Longest serving US Congressman steps down from committee over sexual harassment allegations
John Conyers, 88, is a founding member of Congressional Black Caucus, and the last Congress member to have been in office under President Lyndon Johnson.
The longest-serving member of the United States Congress, John Conyers, said on Sunday that he was stepping down as senior Democrat on the House of Representatives Judiciary Committee, while sexual harassment allegations against him are investigated, Reuters reported.
Conyers said he denied all the allegations, but his presence during a congressional ethics review of the matter was a distraction. “I cannot in good conscience allow these charges to undermine my colleagues in the Democratic Caucus, and my friends on both sides of the aisle in the Judiciary Committee,” Conyers said.
Conyers, 88, from Michigan, is the longest-serving House lawmaker and a founding member of the Congressional Black Caucus. Conyers is the last member of Congress to have been in office under President Lyndon Johnson in the 1960s.
Last week, the House Ethics Committee said it was investigating allegations of sexual harassment against Conyers, after a staff member alleged that she was fired for refusing to “succumb to sexual advances” from the Michigan Democrat, BBC reported. There were also allegations that Conyers had resolved a harassment case with a payment.

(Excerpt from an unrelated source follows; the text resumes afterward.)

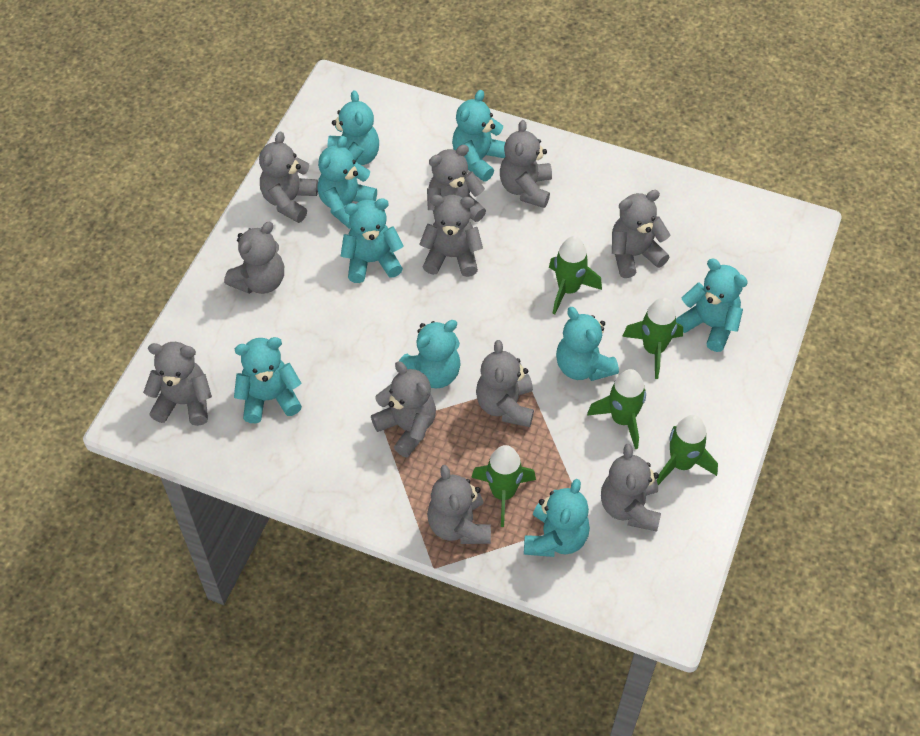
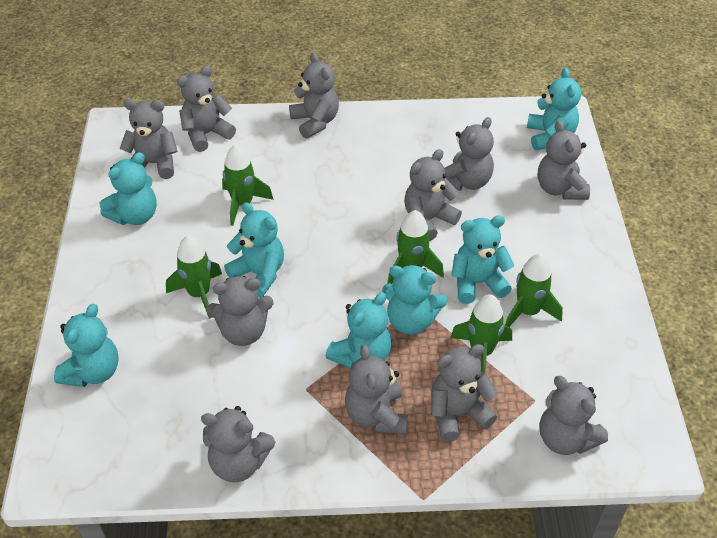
turquoise teddy bear: [234,337,302,423] [317,136,377,229] [327,90,379,165] [341,198,404,283] [399,320,461,388] [452,90,506,182] [524,479,590,557] [556,307,619,381] [676,259,748,352] = 9 -> [54,304,119,387] [100,152,157,225] [224,202,284,298] [326,292,391,368] [382,265,447,335] [451,215,515,304] [527,68,581,151] = 7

Conyers has maintained that many of the allegations “were raised by documents reportedly paid for by a partisan alt-right blogger”.
Twelve other women who said they previously worked for Conyers told reporters in a statement that he “was a gentleman and never behaved in a sexually inappropriate manner in our presence”, the Reuters report said. The group said it supported letting the ethics investigation run its course.
The US Congress is reviewing policies on how to handle sexual harassment complaints, after a string of such complaints against prominent figures in the US media, Hollywood and politics.